You can accomplish even better results by shifting shares to your children. You and your spouse can jointly transfer up to $22,000 worth of shares each year to each child, without incurring any gift tax. Using discounts for illiquidity and lack of control, you can make relatively large gifts.

Case study: XYZ Co.

Say your S corporation, XYZ Co., shows 2.2 million shares outstanding, valued at $2.2 million. If you want to transfer $22,000 worth of shares to your daughter, you might say that each share is worth
$1 and transfer 22,000 shares.

But 22,000 shares (1 percent of the outstanding shares) really aren’t worth $22,000 (1 percent of the company). No outsider would pay that much, considering the lack of control over the company’s activities.

So you can hire an appraiser who might say that 33,000 shares would be worth $22,000 to an outsider. If so, you and your spouse can give your daughter 33,000 shares this year.

With that strategy, you can give your daughter and your son a total of 660,000 shares in 10 years.
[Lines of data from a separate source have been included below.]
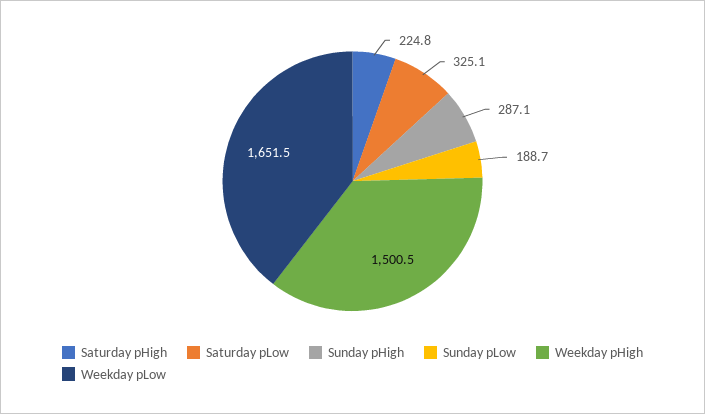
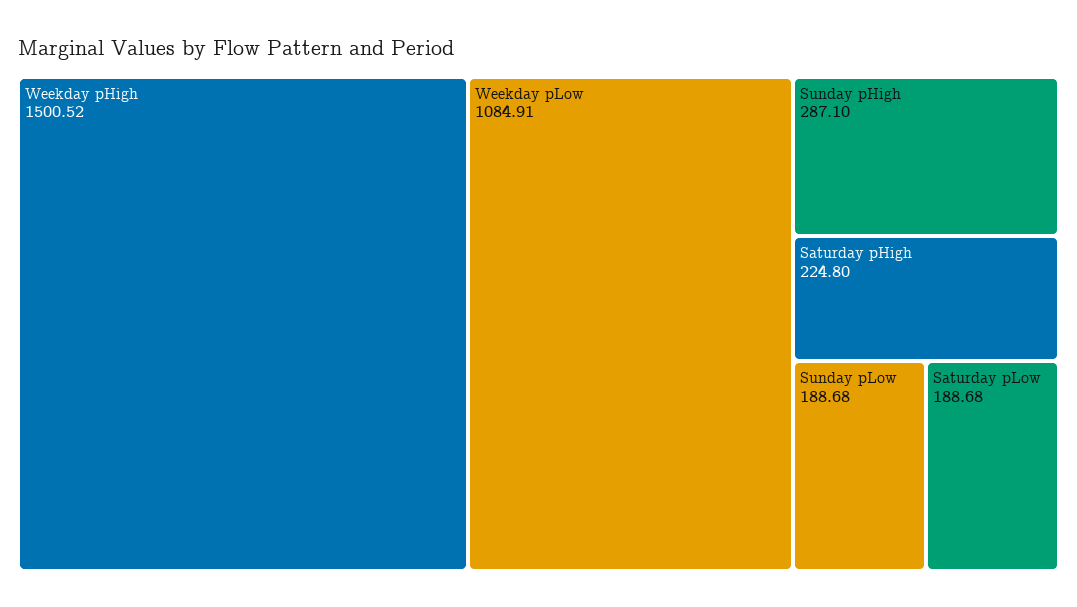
  {
    "Saturday pHigh": 224.8,
-   "Saturday pLow": 325.1,
+   "Saturday pLow": 188.68,
    "Sunday pHigh": 287.1,
    "Sunday pLow": 188.68,
    "Weekday pHigh": 1500.52,
-   "Weekday pLow": 1651.5
+   "Weekday pLow": 1084.91
  }

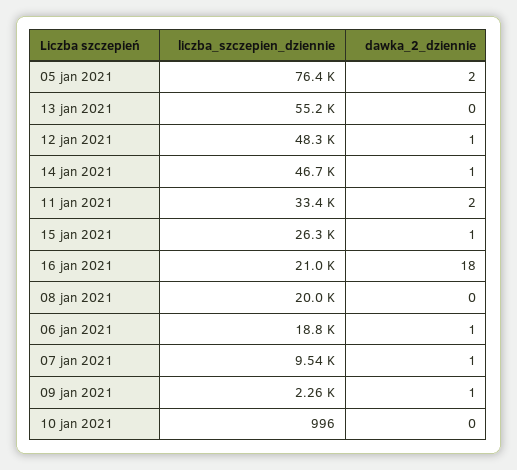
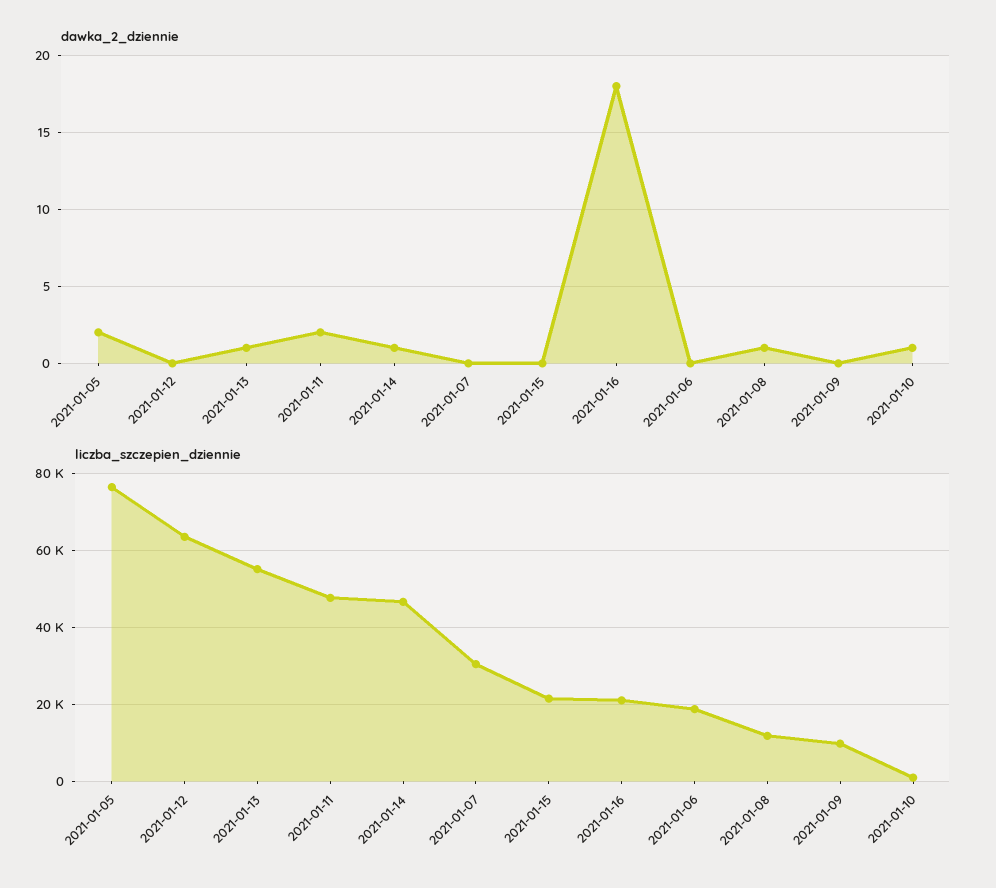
  {
    "liczba_szczepien_dziennie": {
      "05 jan 2021": 76400,
      "13 jan 2021": 55200,
-     "12 jan 2021": 48300,
+     "12 jan 2021": 64000,
      "14 jan 2021": 46700,
-     "11 jan 2021": 33400,
+     "11 jan 2021": 48000,
-     "15 jan 2021": 26300,
+     "15 jan 2021": 22000,
      "16 jan 2021": 21000,
-     "08 jan 2021": 20000,
+     "08 jan 2021": 12000,
      "06 jan 2021": 18800,
-     "07 jan 2021": 9540,
+     "07 jan 2021": 30000,
-     "09 jan 2021": 2260,
+     "09 jan 2021": 10000,
      "10 jan 2021": 996
    },
    "dawka_2_dziennie": {
      "05 jan 2021": 2,
-     "13 jan 2021": 0,
+     "13 jan 2021": 1,
-     "12 jan 2021": 1,
+     "12 jan 2021": 0,
      "14 jan 2021": 1,
      "11 jan 2021": 2,
-     "15 jan 2021": 1,
+     "15 jan 2021": 0,
      "16 jan 2021": 18,
-     "08 jan 2021": 0,
+     "08 jan 2021": 1,
-     "06 jan 2021": 1,
+     "06 jan 2021": 0,
-     "07 jan 2021": 1,
+     "07 jan 2021": 0,
-     "09 jan 2021": 1,
+     "09 jan 2021": 0,
-     "10 jan 2021": 0
+     "10 jan 2021": 1
    }
  }

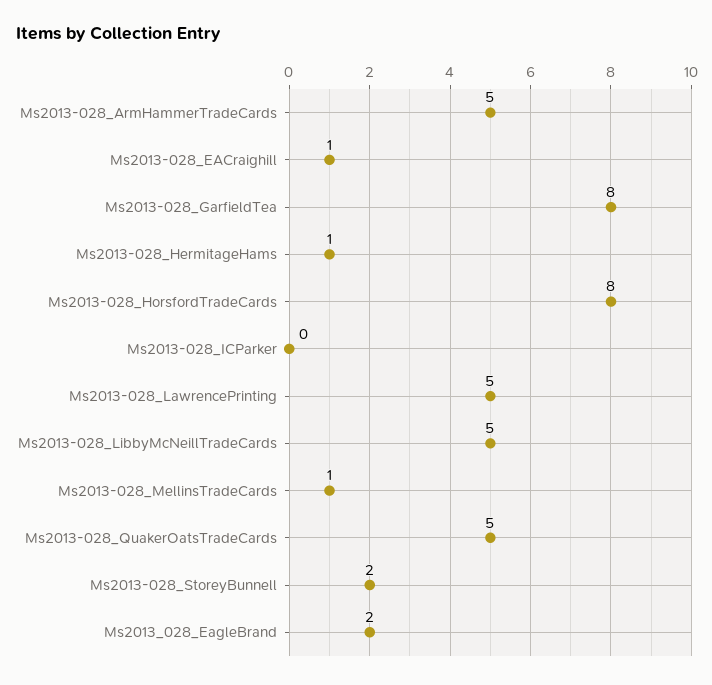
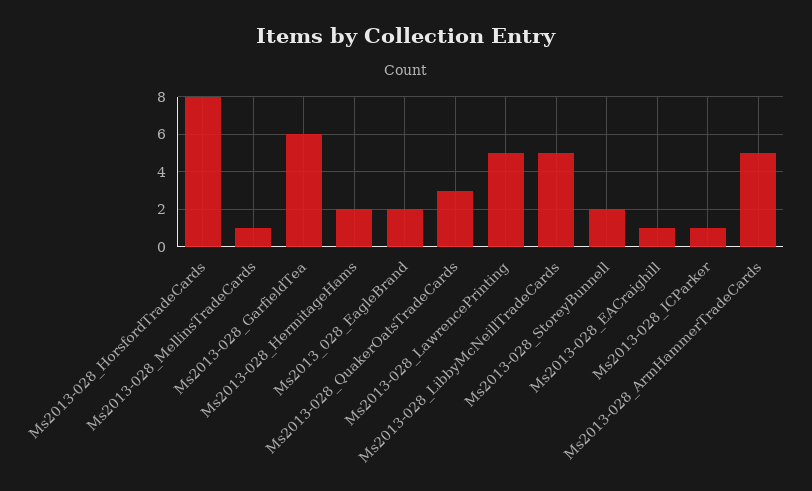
  {
    "Ms2013-028_ArmHammerTradeCards": 5,
    "Ms2013-028_EACraighill": 1,
-   "Ms2013-028_GarfieldTea": 8,
+   "Ms2013-028_GarfieldTea": 6,
-   "Ms2013-028_HermitageHams": 1,
+   "Ms2013-028_HermitageHams": 2,
    "Ms2013-028_HorsfordTradeCards": 8,
-   "Ms2013-028_ICParker": 0,
+   "Ms2013-028_ICParker": 1,
    "Ms2013-028_LawrencePrinting": 5,
    "Ms2013-028_LibbyMcNeillTradeCards": 5,
    "Ms2013-028_MellinsTradeCards": 1,
-   "Ms2013-028_QuakerOatsTradeCards": 5,
+   "Ms2013-028_QuakerOatsTradeCards": 3,
    "Ms2013-028_StoreyBunnell": 2,
    "Ms2013_028_EagleBrand": 2
  }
At that point, your children will own 30 percent of the company.

In that case, if XYZ shows a $280,000 corporate profit, 30 percent of it (or $84,000) will be allocated as your children’s share of the taxable income. So that amount of income will be taxed at their lower rates. If your kids are in a 25 percent tax bracket, rather than your 35 percent rate, that’s an income tax saving of $8,400.

Including state taxes may mean even greater income tax savings.

Maximize strategy: 3 tips

1. Give shares to kids over age 14. The greatest payoff comes after your kids reach age 14. Reason: S corp earnings are considered unearned income. And, children under 14 can earn only $1,600 of unearned income in 2004. Larger amounts are taxed at the parents’ rate.

2. Shift shares to trusts. If you don’t want your kids to own shares outright, you can shift the shares into trusts, naming your children as trust beneficiaries. Restrictions exist on which types of trusts can be S corporation shareholders.

3. Realize estate-tax benefits. Trans-ferring S corporation shares to your kids will earn estate-tax advantages, too. In the earlier example, you removed 30 percent of your corporation’s value from your taxable estate and your spouse’s estate without incurring any gift tax. The process continues until you give away 49 percent of the shares for estate-tax purposes, yet you’ll still retain control.

QUICK TIP

Switch cars to gain more tax traction. If you or your spouse has an accident in your personal car this year, consider using that damaged vehicle for your business driving. Reason: You can claim part of your unreimbursed loss on the car as a business casualty (based on your percentage of business use). In comparison, personal casualty losses are subject to a 10 percent-of-income limit and a $100-per-casualty floor—meaning you might not be able to deduct any of your unreimbursed loss as a personal casualty loss.